Looks Like the End of the Line For LimeWire
tekgoblin writes with news that a federal judge has issued a permanent injunction against LimeWire for copyright infringement and unfair competition. A notice on the LimeWire home page says "THIS IS AN OFFICIAL NOTICE THAT LIMEWIRE IS UNDER A COURT-ORDERED INJUNCTION TO STOP DISTRIBUTING AND SUPPORTING ITS FILE-SHARING SOFTWARE. DOWNLOADING OR SHARING COPYRIGHTED CONTENT WITHOUT AUTHORIZATION IS ILLEGAL." An anonymous reader points to coverage at CNET, too.
Talk about a blast from the past.
On a related note, I can't believe how stupid this ruling is. It's a Gnutella client! That's it! Limewire is responsible for nothing; it's the illegal distributors of copyrighted works, which LimeWire isn't, that are legally responsible for any of this.
Part of what got Limewire shut down was their marketing.
Ontop of everything else they put on their website, they bought keywords like kazaa, morpheus, and napster.
Limewire did this to themselves in their rush to fill the void left by previous filesharing programs.
[Fuck Beta]
o0t!
That wont matter the will just shift the blame to the next target, just as they focused on Limewire after Napster, as long as there is anything to pin blame on they don't have to actually have any real data to backup their claims. I fully expect that at an upcoming awards show we will see some digital holdout musician like Paul McCartney touting a new pay service calling itself Limewire attempting to live off past name recognition despite a poor business model.
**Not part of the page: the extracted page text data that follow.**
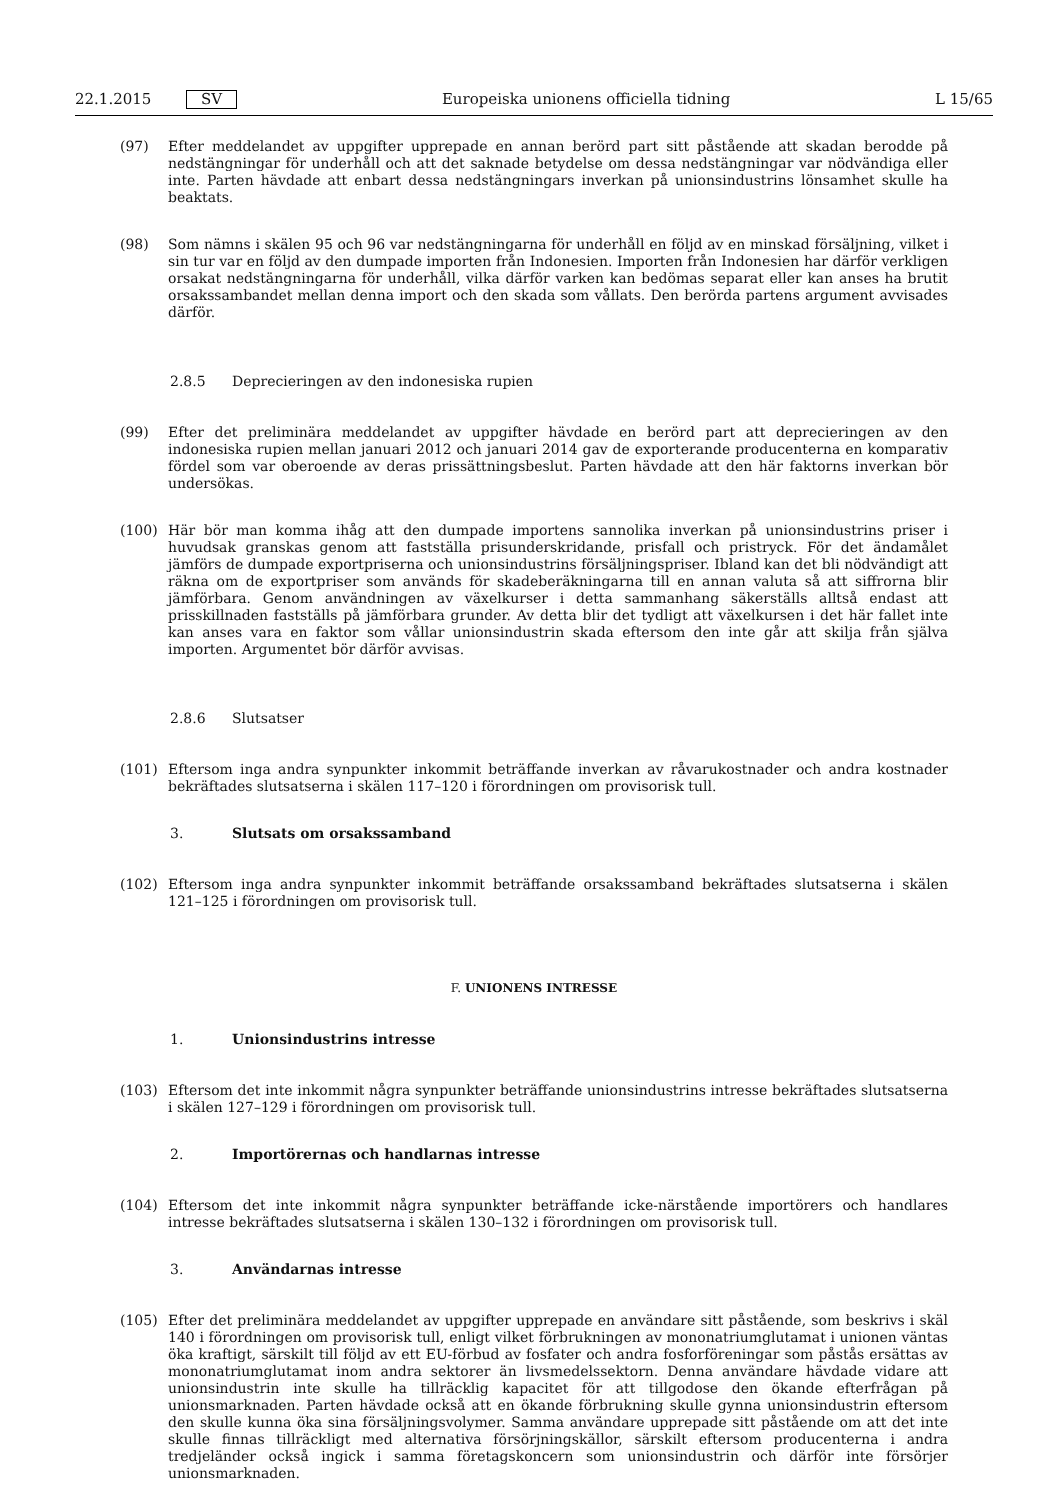22.1.2015 SV Europeiska unionens officiella tidning L 15/65
(97) Efter meddelandet av uppgifter upprepade en annan berörd part sitt påstående att skadan berodde på nedstängningar för underhåll och att det saknade betydelse om dessa nedstängningar var nödvändiga eller inte. Parten hävdade att enbart dessa nedstängningars inverkan på unionsindustrins lönsamhet skulle ha beaktats.
(98) Som nämns i skälen 95 och 96 var nedstängningarna för underhåll en följd av en minskad försäljning, vilket i sin tur var en följd av den dumpade importen från Indonesien. Importen från Indonesien har därför verkligen orsakat nedstängningarna för underhåll, vilka därför varken kan bedömas separat eller kan anses ha brutit orsakssambandet mellan denna import och den skada som vållats. Den berörda partens argument avvisades därför.
2.8.5 Deprecieringen av den indonesiska rupien
(99) Efter det preliminära meddelandet av uppgifter hävdade en berörd part att deprecieringen av den indonesiska rupien mellan januari 2012 och januari 2014 gav de exporterande producenterna en komparativ fördel som var oberoende av deras prissättningsbeslut. Parten hävdade att den här faktorns inverkan bör undersökas.
(100) Här bör man komma ihåg att den dumpade importens sannolika inverkan på unionsindustrins priser i huvudsak granskas genom att fastställa prisunderskridande, prisfall och pristryck. För det ändamålet jämförs de dumpade exportpriserna och unionsindustrins försäljningspriser. Ibland kan det bli nödvändigt att räkna om de exportpriser som används för skadeberäkningarna till en annan valuta så att siffrorna blir jämförbara. Genom användningen av växelkurser i detta sammanhang säkerställs alltså endast att prisskillnaden fastställs på jämförbara grunder. Av detta blir det tydligt att växelkursen i det här fallet inte kan anses vara en faktor som vållar unionsindustrin skada eftersom den inte går att skilja från själva importen. Argumentet bör därför avvisas.
2.8.6 Slutsatser
(101) Eftersom inga andra synpunkter inkommit beträffande inverkan av råvarukostnader och andra kostnader bekräftades slutsatserna i skälen 117–120 i förordningen om provisorisk tull.
3. Slutsats om orsakssamband
(102) Eftersom inga andra synpunkter inkommit beträffande orsakssamband bekräftades slutsatserna i skälen 121–125 i förordningen om provisorisk tull.
F. UNIONENS INTRESSE
1. Unionsindustrins intresse
(103) Eftersom det inte inkommit några synpunkter beträffande unionsindustrins intresse bekräftades slutsatserna i skälen 127–129 i förordningen om provisorisk tull.
2. Importörernas och handlarnas intresse
(104) Eftersom det inte inkommit några synpunkter beträffande icke-närstående importörers och handlares intresse bekräftades slutsatserna i skälen 130–132 i förordningen om provisorisk tull.
3. Användarnas intresse
(105) Efter det preliminära meddelandet av uppgifter upprepade en användare sitt påstående, som beskrivs i skäl 140 i förordningen om provisorisk tull, enligt vilket förbrukningen av mononatriumglutamat i unionen väntas öka kraftigt, särskilt till följd av ett EU-förbud av fosfater och andra fosforföreningar som påstås ersättas av mononatriumglutamat inom andra sektorer än livsmedelssektorn. Denna användare hävdade vidare att unionsindustrin inte skulle ha tillräcklig kapacitet för att tillgodose den ökande efterfrågan på unionsmarknaden. Parten hävdade också att en ökande förbrukning skulle gynna unionsindustrin eftersom den skulle kunna öka sina försäljningsvolymer. Samma användare upprepade sitt påstående om att det inte skulle finnas tillräckligt med alternativa försörjningskällor, särskilt eftersom producenterna i andra tredjeländer också ingick i samma företagskoncern som unionsindustrin och därför inte försörjer unionsmarknaden.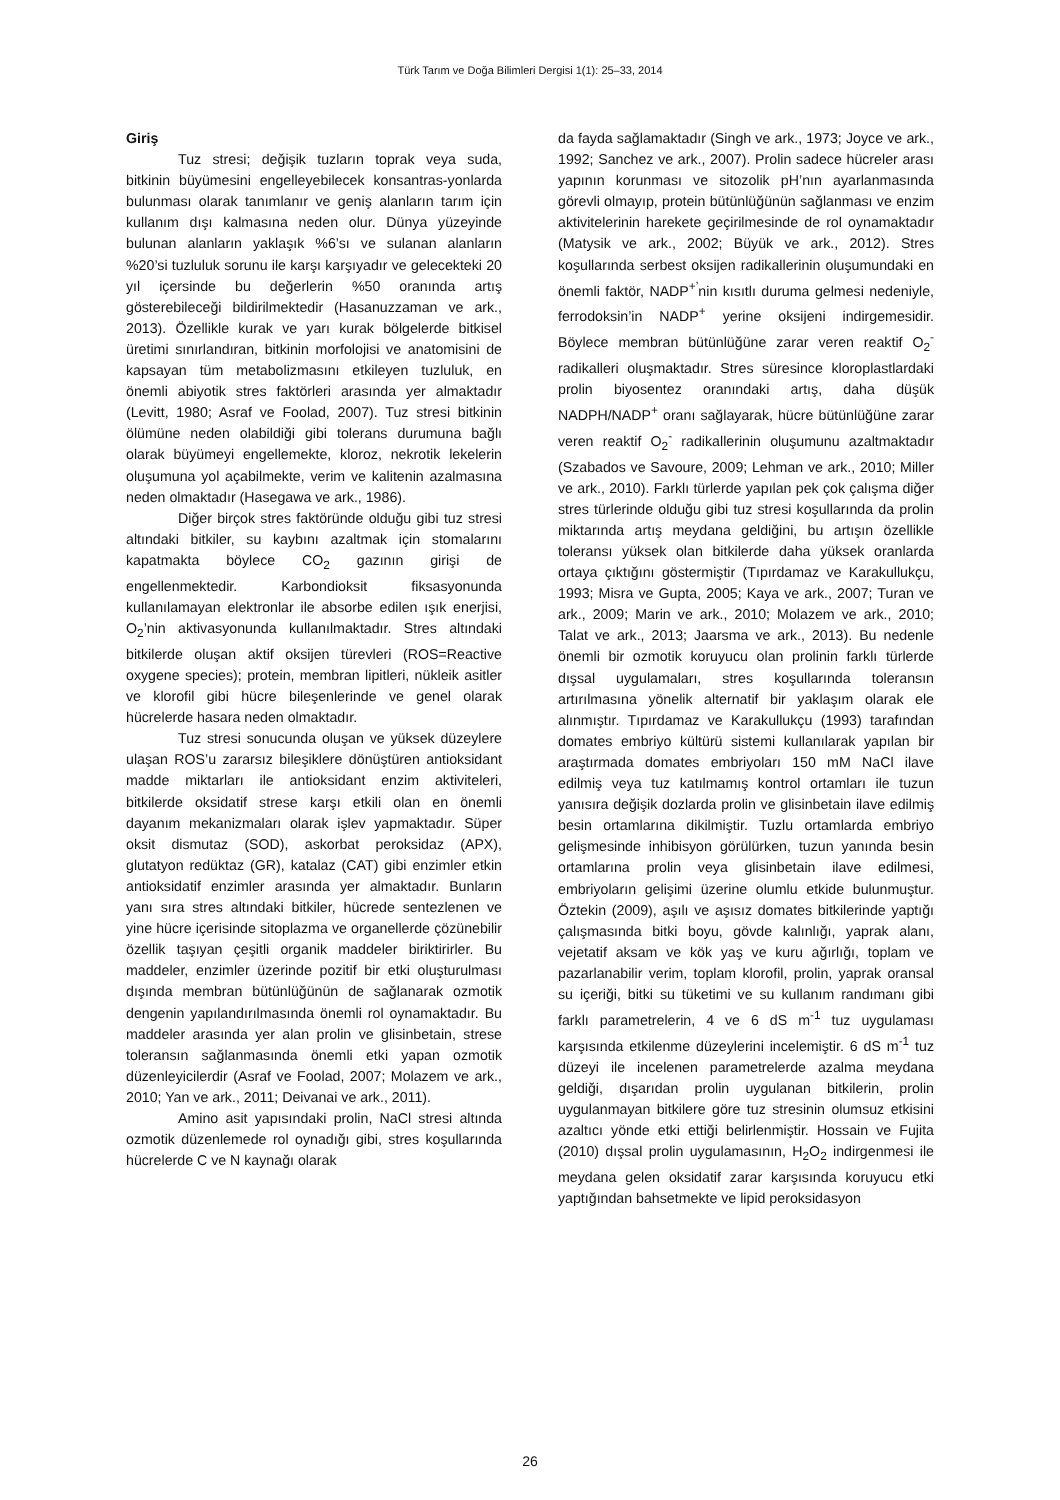Türk Tarım ve Doğa Bilimleri Dergisi 1(1): 25–33, 2014
Giriş
Tuz stresi; değişik tuzların toprak veya suda, bitkinin büyümesini engelleyebilecek konsantras-yonlarda bulunması olarak tanımlanır ve geniş alanların tarım için kullanım dışı kalmasına neden olur. Dünya yüzeyinde bulunan alanların yaklaşık %6’sı ve sulanan alanların %20’si tuzluluk sorunu ile karşı karşıyadır ve gelecekteki 20 yıl içersinde bu değerlerin %50 oranında artış gösterebileceği bildirilmektedir (Hasanuzzaman ve ark., 2013). Özellikle kurak ve yarı kurak bölgelerde bitkisel üretimi sınırlandıran, bitkinin morfolojisi ve anatomisini de kapsayan tüm metabolizmasını etkileyen tuzluluk, en önemli abiyotik stres faktörleri arasında yer almaktadır (Levitt, 1980; Asraf ve Foolad, 2007). Tuz stresi bitkinin ölümüne neden olabildiği gibi tolerans durumuna bağlı olarak büyümeyi engellemekte, kloroz, nekrotik lekelerin oluşumuna yol açabilmekte, verim ve kalitenin azalmasına neden olmaktadır (Hasegawa ve ark., 1986).
Diğer birçok stres faktöründe olduğu gibi tuz stresi altındaki bitkiler, su kaybını azaltmak için stomalarını kapatmakta böylece CO<sub>2</sub> gazının girişi de engellenmektedir. Karbondioksit fiksasyonunda kullanılamayan elektronlar ile absorbe edilen ışık enerjisi, O<sub>2</sub>’nin aktivasyonunda kullanılmaktadır. Stres altındaki bitkilerde oluşan aktif oksijen türevleri (ROS=Reactive oxygene species); protein, membran lipitleri, nükleik asitler ve klorofil gibi hücre bileşenlerinde ve genel olarak hücrelerde hasara neden olmaktadır.
Tuz stresi sonucunda oluşan ve yüksek düzeylere ulaşan ROS’u zararsız bileşiklere dönüştüren antioksidant madde miktarları ile antioksidant enzim aktiviteleri, bitkilerde oksidatif strese karşı etkili olan en önemli dayanım mekanizmaları olarak işlev yapmaktadır. Süper oksit dismutaz (SOD), askorbat peroksidaz (APX), glutatyon redüktaz (GR), katalaz (CAT) gibi enzimler etkin antioksidatif enzimler arasında yer almaktadır. Bunların yanı sıra stres altındaki bitkiler, hücrede sentezlenen ve yine hücre içerisinde sitoplazma ve organellerde çözünebilir özellik taşıyan çeşitli organik maddeler biriktirirler. Bu maddeler, enzimler üzerinde pozitif bir etki oluşturulması dışında membran bütünlüğünün de sağlanarak ozmotik dengenin yapılandırılmasında önemli rol oynamaktadır. Bu maddeler arasında yer alan prolin ve glisinbetain, strese toleransın sağlanmasında önemli etki yapan ozmotik düzenleyicilerdir (Asraf ve Foolad, 2007; Molazem ve ark., 2010; Yan ve ark., 2011; Deivanai ve ark., 2011).
Amino asit yapısındaki prolin, NaCl stresi altında ozmotik düzenlemede rol oynadığı gibi, stres koşullarında hücrelerde C ve N kaynağı olarak
da fayda sağlamaktadır (Singh ve ark., 1973; Joyce ve ark., 1992; Sanchez ve ark., 2007). Prolin sadece hücreler arası yapının korunması ve sitozolik pH’nın ayarlanmasında görevli olmayıp, protein bütünlüğünün sağlanması ve enzim aktivitelerinin harekete geçirilmesinde de rol oynamaktadır (Matysik ve ark., 2002; Büyük ve ark., 2012). Stres koşullarında serbest oksijen radikallerinin oluşumundaki en önemli faktör, NADP<sup>+’</sup>nin kısıtlı duruma gelmesi nedeniyle, ferrodoksin’in NADP<sup>+</sup> yerine oksijeni indirgemesidir. Böylece membran bütünlüğüne zarar veren reaktif O<sub>2</sub><sup>-</sup> radikalleri oluşmaktadır. Stres süresince kloroplastlardaki prolin biyosentez oranındaki artış, daha düşük NADPH/NADP<sup>+</sup> oranı sağlayarak, hücre bütünlüğüne zarar veren reaktif O<sub>2</sub><sup>-</sup> radikallerinin oluşumunu azaltmaktadır (Szabados ve Savoure, 2009; Lehman ve ark., 2010; Miller ve ark., 2010). Farklı türlerde yapılan pek çok çalışma diğer stres türlerinde olduğu gibi tuz stresi koşullarında da prolin miktarında artış meydana geldiğini, bu artışın özellikle toleransı yüksek olan bitkilerde daha yüksek oranlarda ortaya çıktığını göstermiştir (Tıpırdamaz ve Karakullukçu, 1993; Misra ve Gupta, 2005; Kaya ve ark., 2007; Turan ve ark., 2009; Marin ve ark., 2010; Molazem ve ark., 2010; Talat ve ark., 2013; Jaarsma ve ark., 2013). Bu nedenle önemli bir ozmotik koruyucu olan prolinin farklı türlerde dışsal uygulamaları, stres koşullarında toleransın artırılmasına yönelik alternatif bir yaklaşım olarak ele alınmıştır. Tıpırdamaz ve Karakullukçu (1993) tarafından domates embriyo kültürü sistemi kullanılarak yapılan bir araştırmada domates embriyoları 150 mM NaCl ilave edilmiş veya tuz katılmamış kontrol ortamları ile tuzun yanısıra değişik dozlarda prolin ve glisinbetain ilave edilmiş besin ortamlarına dikilmiştir. Tuzlu ortamlarda embriyo gelişmesinde inhibisyon görülürken, tuzun yanında besin ortamlarına prolin veya glisinbetain ilave edilmesi, embriyoların gelişimi üzerine olumlu etkide bulunmuştur. Öztekin (2009), aşılı ve aşısız domates bitkilerinde yaptığı çalışmasında bitki boyu, gövde kalınlığı, yaprak alanı, vejetatif aksam ve kök yaş ve kuru ağırlığı, toplam ve pazarlanabilir verim, toplam klorofil, prolin, yaprak oransal su içeriği, bitki su tüketimi ve su kullanım randımanı gibi farklı parametrelerin, 4 ve 6 dS m<sup>-1</sup> tuz uygulaması karşısında etkilenme düzeylerini incelemiştir. 6 dS m<sup>-1</sup> tuz düzeyi ile incelenen parametrelerde azalma meydana geldiği, dışarıdan prolin uygulanan bitkilerin, prolin uygulanmayan bitkilere göre tuz stresinin olumsuz etkisini azaltıcı yönde etki ettiği belirlenmiştir. Hossain ve Fujita (2010) dışsal prolin uygulamasının, H<sub>2</sub>O<sub>2</sub> indirgenmesi ile meydana gelen oksidatif zarar karşısında koruyucu etki yaptığından bahsetmekte ve lipid peroksidasyon
26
A lot of those are actually bots that listen for any query and based on it, return a plausable sounding result that really points at a virus.
Slashdot isn't liable for comments again because they're Common Carrier - they're not selecting who can post and everyone plays by the same rules...
No.
Slashdot isn't liable for certain kinds of "illegal" material (namely, defamation - i.e., libel) because of section 230 of the Telecom Act of '96. Basically, because it is a "provider of an interactive computer service," and because comments and even stories are provided by "another information content provider" (i.e., users like you and me), Slashdot is immune from any liability it would normally have for being the publisher or speaker of "illegal speech" (like defamation, but potentially also intrusions on privacy and the like).
Section 230 *does not* provide immunity for copyright infringement - instead, the DMCA's notice and take-down system gives Slashdot immunity so long as it promptly takes down infringing material after being served notice by the copyright owner. A common carrier, however, would (I think) be immune to liability for copyright infringement even with notice that a user was using its service to infringe copyrights.
Both of those safe harbors (230 and the DMCA notice and take-down) look a lot like the protections normally given to common carriers - so it's understandable that you might think that that's what they are. But its not the case. Slashdot cannot be a common carrier because it does more than "carry." It chooses what stories to publish on its website, and that kind of discretion means that it doesn't provide "common" access to its service. Further, as another poster points out, common carrier status has to be provided by law; one doesn't qualify for common carrier protections just by adhering to a certain kind of business practice.